After a short transition to the bikes, we set out on what was to be the hottest leg of the race. With the sun beating down on us, our pace slowed considerably, and CXLI came by us less than halfway through the bike leg. Fearing a foot race to the finish, we concentrated on keeping our navigation sharp, and our down time to a minimum. As luck would have it, near the end of the bike leg we popped out on the road back to the transition area just behind CXLI, and rode in together.

Not wanting to play follow the leader on the last 6 mile trek/swim, we again made a fast transition and jumped in the water with our fins on and proceeded across the lake. As we looked back, we saw other teams getting in and out of the water, but really couldn't tell who was on what leg, and where they were headed. We had asked about the other top teams, including ROAM Inov-8, but no one could give a definitive answer as teams were all over the place.

We made a few small navigational errors while trekking, but managed to make decent time collecting all the checkpoints on the course. At the last one, we knew we had the option of turning back and swimming/trekking the same way we had just come, or running the roads back. Three miles vs six.
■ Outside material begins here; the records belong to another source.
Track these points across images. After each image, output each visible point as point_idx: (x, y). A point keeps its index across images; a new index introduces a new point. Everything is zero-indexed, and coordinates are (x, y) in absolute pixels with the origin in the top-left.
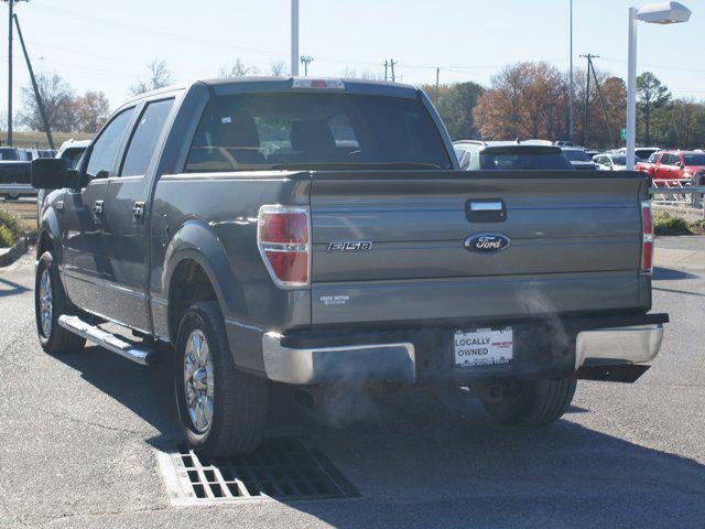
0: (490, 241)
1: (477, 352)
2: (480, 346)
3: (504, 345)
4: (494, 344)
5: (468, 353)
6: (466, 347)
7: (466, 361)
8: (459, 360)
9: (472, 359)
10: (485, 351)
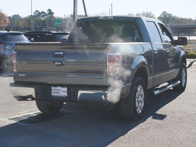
0: (58, 62)
1: (57, 93)
2: (58, 91)
3: (65, 92)
4: (62, 91)
5: (55, 93)
6: (55, 91)
7: (55, 95)
8: (53, 94)
9: (56, 94)
10: (59, 93)
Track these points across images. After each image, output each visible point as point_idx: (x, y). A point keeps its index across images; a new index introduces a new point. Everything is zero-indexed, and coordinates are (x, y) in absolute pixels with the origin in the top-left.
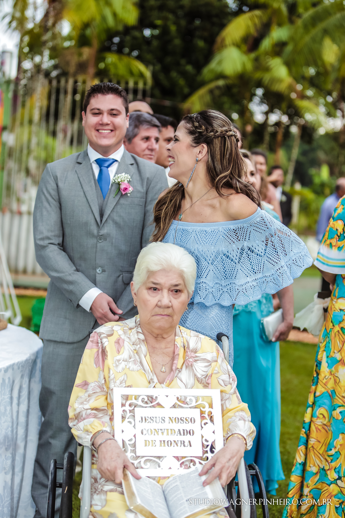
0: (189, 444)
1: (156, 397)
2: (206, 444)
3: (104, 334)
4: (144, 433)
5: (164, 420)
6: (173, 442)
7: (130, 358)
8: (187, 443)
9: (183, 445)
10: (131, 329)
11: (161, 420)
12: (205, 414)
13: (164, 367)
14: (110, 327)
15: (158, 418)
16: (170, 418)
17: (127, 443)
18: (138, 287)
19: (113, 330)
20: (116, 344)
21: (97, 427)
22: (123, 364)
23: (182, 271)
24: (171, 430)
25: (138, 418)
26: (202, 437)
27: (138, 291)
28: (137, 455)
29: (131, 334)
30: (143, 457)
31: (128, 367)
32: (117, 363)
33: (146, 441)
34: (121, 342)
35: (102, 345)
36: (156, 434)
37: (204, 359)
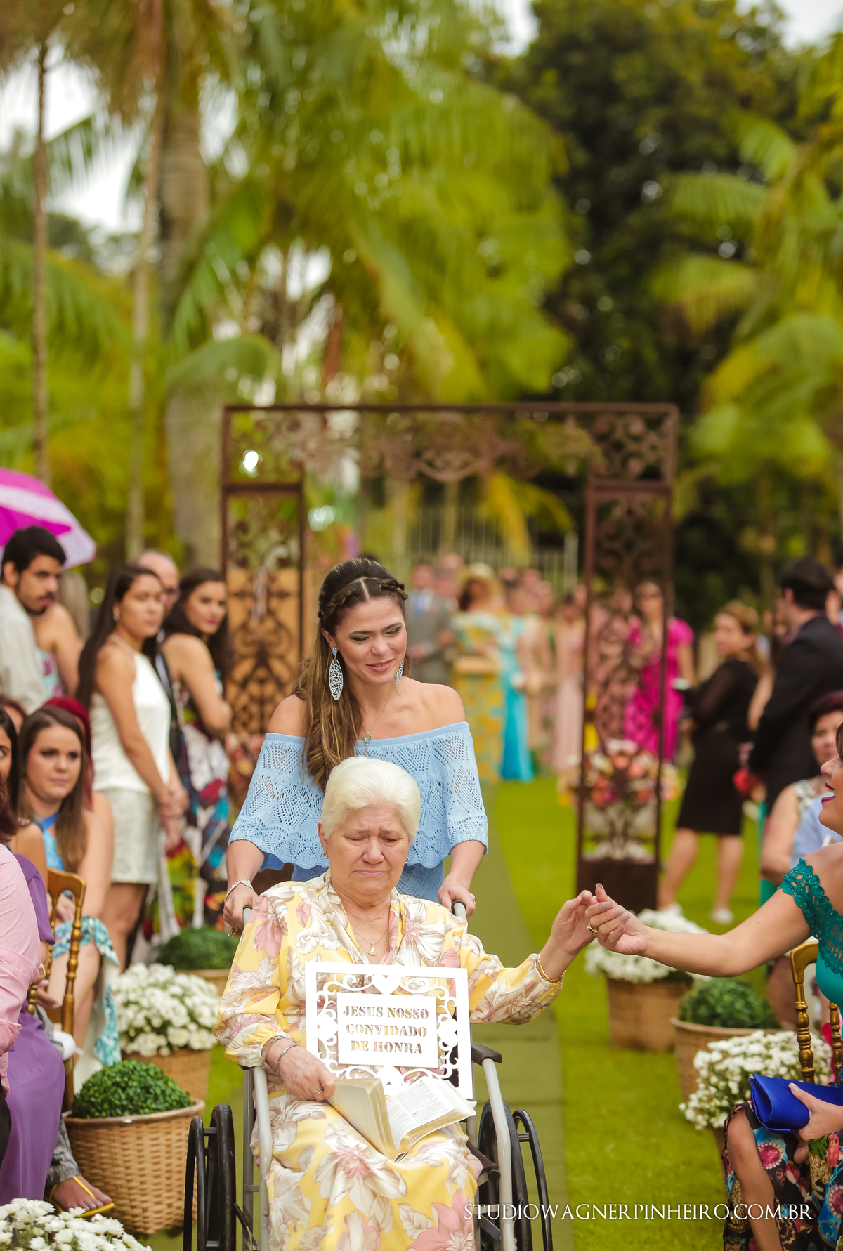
0: (418, 1049)
1: (370, 979)
2: (445, 1049)
3: (280, 898)
4: (351, 1030)
5: (381, 1013)
6: (394, 1045)
7: (323, 933)
8: (415, 1048)
9: (409, 1050)
10: (318, 890)
11: (376, 1012)
12: (443, 1005)
13: (373, 948)
14: (287, 887)
15: (372, 1009)
16: (390, 1009)
17: (326, 1044)
18: (331, 831)
19: (293, 892)
20: (298, 913)
21: (267, 1033)
22: (313, 941)
23: (399, 806)
24: (392, 1027)
25: (341, 1007)
26: (439, 1039)
27: (330, 837)
28: (341, 1062)
29: (320, 898)
30: (347, 1066)
31: (321, 944)
32: (303, 941)
33: (353, 1042)
34: (305, 909)
35: (277, 915)
36: (368, 1032)
37: (433, 933)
Decisions like that win or lose races. Not knowing where the competition was we decided to swim for it and hope for the best.

As we waded out of the water and up onto the beach for the last time we were greeted by a small crowd of race fans cheering us in. We learned that we weren't the first team to finish, but we were the first to clear the course. The victory for Checkpoint Zero / Inov-8 secured a spot for the team in the upcoming 2009 USARA National Championships where we will go head to head with the best teams in the country for the title of National Champion.